Aber wer macht denn den alten Beruf einer Gesundheits- und Krankenpflegekraft, nachdem diese eine höhere Qualifikation hat?

Härlein: Das wird immer falsch verstanden. Studieren heißt ja auch, weiterhin praktisch tätig zu sein. Pflegefachfrauen und -männer mit akademischen Qualifikationen bringen dann ihre erweiterte Problemlösungskompetenz und die Kompetenz pflegepraktische Fragen wissenschaftlich zu bearbeiten ein. Das ist doch nur von Vorteil. Das Bild vom reinen Schreibtisch-Job stimmt nicht. Natürlich kommen den Akademikern auch fachliche Führungsaufgaben im Büro zu. Aber sie arbeiten weiterhin in der Praxis. Wenn sich das System der Versorgung durch die akademisierten Fachkräfte verbessert, dann gewinnt die Pflege letztlich immer.

Sie selbst haben letztlich selbst den Schritt des Studiums nach der Ausbildung zur Gesundheits- und Krankenpflegekraft gewagt. Was war Ihr Antrieb dafür?
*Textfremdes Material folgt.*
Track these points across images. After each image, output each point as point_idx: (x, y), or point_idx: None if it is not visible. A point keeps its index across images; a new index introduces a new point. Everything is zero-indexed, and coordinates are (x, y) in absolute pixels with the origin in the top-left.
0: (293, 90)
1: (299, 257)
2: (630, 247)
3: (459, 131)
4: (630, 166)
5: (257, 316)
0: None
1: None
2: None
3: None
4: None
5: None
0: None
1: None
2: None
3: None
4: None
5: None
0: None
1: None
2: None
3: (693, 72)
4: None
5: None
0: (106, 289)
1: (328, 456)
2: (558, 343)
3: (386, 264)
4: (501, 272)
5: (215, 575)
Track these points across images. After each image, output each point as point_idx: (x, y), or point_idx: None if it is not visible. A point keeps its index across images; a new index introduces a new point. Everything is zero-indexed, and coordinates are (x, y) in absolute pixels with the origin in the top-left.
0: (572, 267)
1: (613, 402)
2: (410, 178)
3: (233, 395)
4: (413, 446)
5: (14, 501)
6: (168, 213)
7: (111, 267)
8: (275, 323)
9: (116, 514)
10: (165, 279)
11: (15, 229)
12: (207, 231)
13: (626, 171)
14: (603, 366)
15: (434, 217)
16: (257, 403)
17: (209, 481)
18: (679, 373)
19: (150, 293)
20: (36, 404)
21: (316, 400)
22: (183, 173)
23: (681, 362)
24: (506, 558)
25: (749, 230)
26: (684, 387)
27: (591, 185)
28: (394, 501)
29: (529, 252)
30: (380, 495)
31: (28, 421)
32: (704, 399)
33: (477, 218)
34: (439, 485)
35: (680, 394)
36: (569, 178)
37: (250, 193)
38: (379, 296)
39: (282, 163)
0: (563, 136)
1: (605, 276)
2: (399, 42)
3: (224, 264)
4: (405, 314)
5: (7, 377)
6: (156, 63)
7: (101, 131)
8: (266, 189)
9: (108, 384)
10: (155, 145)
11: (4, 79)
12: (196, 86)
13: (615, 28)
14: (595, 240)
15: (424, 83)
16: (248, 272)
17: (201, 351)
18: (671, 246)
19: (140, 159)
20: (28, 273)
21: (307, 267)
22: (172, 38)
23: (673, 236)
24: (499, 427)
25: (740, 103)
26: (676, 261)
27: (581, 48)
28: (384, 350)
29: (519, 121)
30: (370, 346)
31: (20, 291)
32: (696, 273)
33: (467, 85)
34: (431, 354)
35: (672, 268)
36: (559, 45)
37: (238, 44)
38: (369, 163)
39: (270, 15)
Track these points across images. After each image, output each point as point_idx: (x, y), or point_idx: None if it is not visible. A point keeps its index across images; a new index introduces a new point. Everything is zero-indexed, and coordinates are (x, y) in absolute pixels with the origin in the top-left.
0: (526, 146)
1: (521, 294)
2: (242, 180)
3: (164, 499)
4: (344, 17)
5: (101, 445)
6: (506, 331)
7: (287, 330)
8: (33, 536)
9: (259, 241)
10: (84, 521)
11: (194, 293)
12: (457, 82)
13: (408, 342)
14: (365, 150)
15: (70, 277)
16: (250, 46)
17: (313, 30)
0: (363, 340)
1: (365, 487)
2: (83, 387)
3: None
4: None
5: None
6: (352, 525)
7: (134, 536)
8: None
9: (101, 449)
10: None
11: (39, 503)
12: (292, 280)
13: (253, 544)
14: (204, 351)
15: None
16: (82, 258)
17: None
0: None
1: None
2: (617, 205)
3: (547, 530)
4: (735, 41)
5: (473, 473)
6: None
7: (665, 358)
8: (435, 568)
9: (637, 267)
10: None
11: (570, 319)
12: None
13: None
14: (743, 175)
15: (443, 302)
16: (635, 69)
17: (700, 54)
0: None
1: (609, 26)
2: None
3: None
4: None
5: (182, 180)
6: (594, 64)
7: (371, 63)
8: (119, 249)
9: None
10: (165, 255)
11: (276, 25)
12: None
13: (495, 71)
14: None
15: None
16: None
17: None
Härlein: Mit diesen Möglichkeiten habe ich mich schon während Zivildienstes beschäftigt und war von Anfang an begeistert, gerade von der Pflege als akademischer Disziplin. Insbesondere die Vermischung von Praxis und Theorie haben mich fasziniert. Man reift nicht nur fachlich, sondern auch menschlich und bekommt durch die neuen Behandlungsmöglichkeiten und Studien völlig neue Sichtweisen in der Pflege vermittelt.